Sonidos de la montaña

La Barranca, 26 de agosto de 2014
A poco más de media hora de Madrid, hay otro mundo. Un martes de agosto subí al coche y me dirigí a la sierra de Navacerrada, en concreto a La Barranca. Fui relativamente pronto, a las nueve de la mañana, y ya estaban ahí los más madrugadores. La montaña te desconecta de la ciudad en pocos minutos y te hace ver, desde las alturas, con mucha distancia, escepticismo y tranquilidad, los problemas que se concentran allá abajo, en esa masa grisácea que se ve en el horizonte, con las cuatro torres como gendarmes.

La subida por el pinar de la Barranca es tranquila, apenas me cruzo con algún ciclista y varios excursionistas de vacaciones como yo.
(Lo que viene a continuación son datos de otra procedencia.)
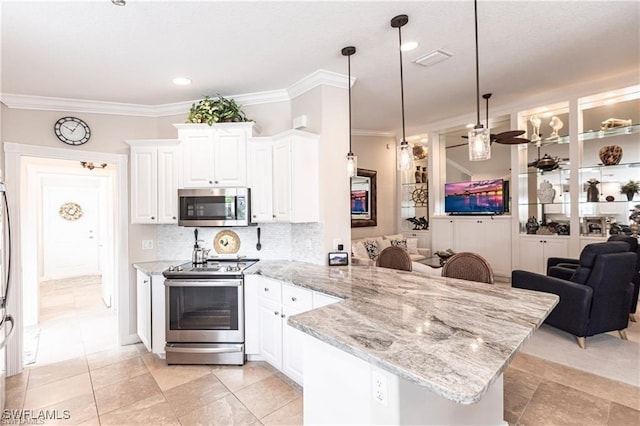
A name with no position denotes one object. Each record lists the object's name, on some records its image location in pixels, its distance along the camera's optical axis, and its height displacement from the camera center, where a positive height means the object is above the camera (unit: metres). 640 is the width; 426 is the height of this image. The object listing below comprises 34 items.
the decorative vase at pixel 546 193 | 4.92 +0.28
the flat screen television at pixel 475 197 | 5.57 +0.27
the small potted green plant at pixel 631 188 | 4.23 +0.29
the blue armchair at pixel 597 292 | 3.12 -0.84
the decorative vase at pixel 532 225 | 5.01 -0.23
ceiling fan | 4.27 +1.03
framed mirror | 6.23 +0.28
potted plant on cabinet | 3.38 +1.12
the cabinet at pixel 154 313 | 3.13 -0.99
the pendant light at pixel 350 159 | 2.71 +0.50
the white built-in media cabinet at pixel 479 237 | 5.30 -0.47
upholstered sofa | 5.35 -0.62
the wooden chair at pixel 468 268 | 2.47 -0.47
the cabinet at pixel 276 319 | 2.51 -0.97
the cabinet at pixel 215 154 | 3.40 +0.67
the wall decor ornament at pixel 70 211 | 7.53 +0.13
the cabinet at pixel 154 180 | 3.51 +0.40
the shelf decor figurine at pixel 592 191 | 4.45 +0.27
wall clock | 3.47 +0.97
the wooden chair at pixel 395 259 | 3.11 -0.48
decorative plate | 3.77 -0.34
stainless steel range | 3.00 -0.99
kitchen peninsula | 1.15 -0.56
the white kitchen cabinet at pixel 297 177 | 3.10 +0.37
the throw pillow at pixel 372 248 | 5.65 -0.66
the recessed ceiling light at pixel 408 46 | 2.70 +1.46
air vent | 2.91 +1.48
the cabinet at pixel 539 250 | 4.64 -0.61
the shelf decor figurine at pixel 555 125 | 4.80 +1.32
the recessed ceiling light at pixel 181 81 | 3.16 +1.38
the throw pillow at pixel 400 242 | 6.08 -0.59
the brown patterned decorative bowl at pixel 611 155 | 4.34 +0.77
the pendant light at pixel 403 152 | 2.36 +0.48
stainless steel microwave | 3.37 +0.09
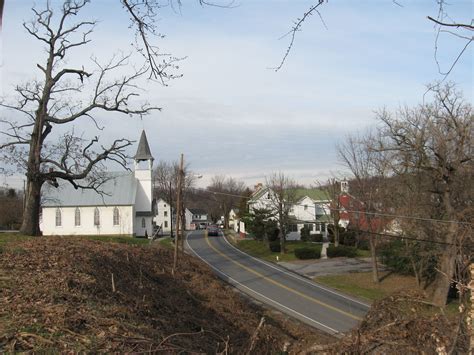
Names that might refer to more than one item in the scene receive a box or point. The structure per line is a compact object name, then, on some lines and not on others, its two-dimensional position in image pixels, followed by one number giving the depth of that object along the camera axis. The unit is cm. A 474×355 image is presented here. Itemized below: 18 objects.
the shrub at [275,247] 5428
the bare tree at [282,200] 5716
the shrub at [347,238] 5794
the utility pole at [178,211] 2528
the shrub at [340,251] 5059
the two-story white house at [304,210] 6673
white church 6762
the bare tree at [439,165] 2830
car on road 8238
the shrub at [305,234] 6638
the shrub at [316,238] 6593
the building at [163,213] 10831
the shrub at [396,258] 3825
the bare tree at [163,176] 8094
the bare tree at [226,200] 10900
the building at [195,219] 12488
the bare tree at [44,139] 2391
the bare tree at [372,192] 3705
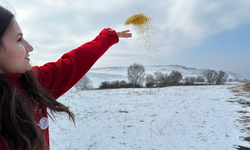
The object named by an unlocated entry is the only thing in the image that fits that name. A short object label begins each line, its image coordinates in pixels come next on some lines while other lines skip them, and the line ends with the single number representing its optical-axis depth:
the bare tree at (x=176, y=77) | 49.48
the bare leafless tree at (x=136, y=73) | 42.81
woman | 0.79
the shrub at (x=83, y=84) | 39.59
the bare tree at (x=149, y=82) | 33.11
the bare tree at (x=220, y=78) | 53.88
Se nota el silencio, o mejor dicho, la ausencia de ruidos, porque a poco que se preste atención la montaña está repleta de sonidos propios, vivos y a veces muy fuertes.

Al principio solo son las pisadas las que irrumpen en la paz de la sierra. Pasos constantes sobre el camino de piedra y arena, siempre hacia arriba, sin pausa, que resuenan, en la soledad de la montaña, como el avance de un ejército. Me detengo unos segundos y escucho: se ha hecho el silencio. Y entonces lo oigo todo: el silbido de los pinos, la fuerza del viento entre los árboles, los movimientos en la maleza y entre los helechos, el diálogo que mantienen decenas (¿centenares o miles?) de pájaros a mi alrededor, los pasos relajados de una vaca que se cruza en el camino, y que me mira con curiosidad y sin ninguna prisa, el arroyo que cae por la ladera y que en esta época del año está casi seco, pero que mantiene su alegría, la fuente que no para nunca de verter ese chorro de agua helada y pura que cae sobre el pilón, la campanita que los excursionistas tocan sin excepción cuando alcanzan ese punto...

En medio de esta bucólica paz se oyen hasta mis pensamientos, que salen de mi cabeza y se pierden entre los árboles para quedarse ahí, mecidos por este viento fuerte que sacude en rachas los enormes pinos de la montaña. Me libero de ellos y me siento para escuchar y mirar el pequeño universo de la sierra madrileña, y observar allí a unos kilómetros, tan cerca y ahora tan lejos de mí, el caótico mundo de la ciudad y de nuestra vida diaria.